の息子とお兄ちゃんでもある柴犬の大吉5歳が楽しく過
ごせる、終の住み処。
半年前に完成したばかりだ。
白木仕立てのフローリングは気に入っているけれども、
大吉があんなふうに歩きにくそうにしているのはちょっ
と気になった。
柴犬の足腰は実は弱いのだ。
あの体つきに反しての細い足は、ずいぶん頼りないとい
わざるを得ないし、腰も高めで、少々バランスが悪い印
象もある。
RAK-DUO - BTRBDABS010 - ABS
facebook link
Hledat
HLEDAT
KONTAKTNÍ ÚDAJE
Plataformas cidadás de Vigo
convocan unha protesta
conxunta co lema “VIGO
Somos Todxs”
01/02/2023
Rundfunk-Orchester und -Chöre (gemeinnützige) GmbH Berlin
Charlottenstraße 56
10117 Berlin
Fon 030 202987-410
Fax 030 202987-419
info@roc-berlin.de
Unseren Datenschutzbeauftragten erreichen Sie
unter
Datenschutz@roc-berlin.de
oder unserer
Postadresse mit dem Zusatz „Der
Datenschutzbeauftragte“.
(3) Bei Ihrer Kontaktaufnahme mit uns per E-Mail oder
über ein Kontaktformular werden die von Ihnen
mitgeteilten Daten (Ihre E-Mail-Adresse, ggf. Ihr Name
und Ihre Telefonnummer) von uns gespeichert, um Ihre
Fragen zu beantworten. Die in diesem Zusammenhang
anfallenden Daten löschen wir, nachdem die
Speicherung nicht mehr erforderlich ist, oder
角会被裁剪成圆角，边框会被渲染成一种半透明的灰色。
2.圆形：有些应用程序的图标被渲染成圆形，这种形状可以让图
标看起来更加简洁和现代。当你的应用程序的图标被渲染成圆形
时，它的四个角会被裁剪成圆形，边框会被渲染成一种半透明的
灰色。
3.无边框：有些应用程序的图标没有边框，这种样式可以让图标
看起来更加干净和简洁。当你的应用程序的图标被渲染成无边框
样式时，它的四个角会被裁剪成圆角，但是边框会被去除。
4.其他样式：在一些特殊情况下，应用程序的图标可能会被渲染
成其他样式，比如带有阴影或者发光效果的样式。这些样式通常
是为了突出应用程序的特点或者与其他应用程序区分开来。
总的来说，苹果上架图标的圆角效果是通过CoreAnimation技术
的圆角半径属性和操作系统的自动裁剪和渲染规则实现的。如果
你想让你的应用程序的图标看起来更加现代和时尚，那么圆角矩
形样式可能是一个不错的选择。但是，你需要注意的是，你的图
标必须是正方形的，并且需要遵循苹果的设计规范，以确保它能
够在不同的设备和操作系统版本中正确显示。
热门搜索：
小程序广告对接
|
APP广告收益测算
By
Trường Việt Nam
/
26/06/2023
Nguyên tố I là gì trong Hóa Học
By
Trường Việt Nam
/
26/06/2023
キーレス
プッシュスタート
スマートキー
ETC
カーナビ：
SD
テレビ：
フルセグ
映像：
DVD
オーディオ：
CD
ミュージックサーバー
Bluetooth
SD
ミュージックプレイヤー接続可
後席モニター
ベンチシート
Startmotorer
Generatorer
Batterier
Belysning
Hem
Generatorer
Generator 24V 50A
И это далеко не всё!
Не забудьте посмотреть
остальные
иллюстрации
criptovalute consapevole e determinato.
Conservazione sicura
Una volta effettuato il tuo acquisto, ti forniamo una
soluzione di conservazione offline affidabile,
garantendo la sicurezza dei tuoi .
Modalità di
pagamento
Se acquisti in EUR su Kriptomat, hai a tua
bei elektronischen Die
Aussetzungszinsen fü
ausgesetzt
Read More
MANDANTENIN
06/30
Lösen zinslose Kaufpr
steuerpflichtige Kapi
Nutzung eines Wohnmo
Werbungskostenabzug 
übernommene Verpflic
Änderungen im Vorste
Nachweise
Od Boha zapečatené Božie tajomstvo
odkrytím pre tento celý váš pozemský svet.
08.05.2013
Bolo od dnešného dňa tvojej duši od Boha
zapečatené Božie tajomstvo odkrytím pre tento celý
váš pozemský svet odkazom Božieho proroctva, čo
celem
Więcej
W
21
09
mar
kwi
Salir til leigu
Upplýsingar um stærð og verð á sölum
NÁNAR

......

**TASK DETAILS**: Scan the material above and determine how many lines include the word "celý"; report only the number.

**ANSWER BOX**: 2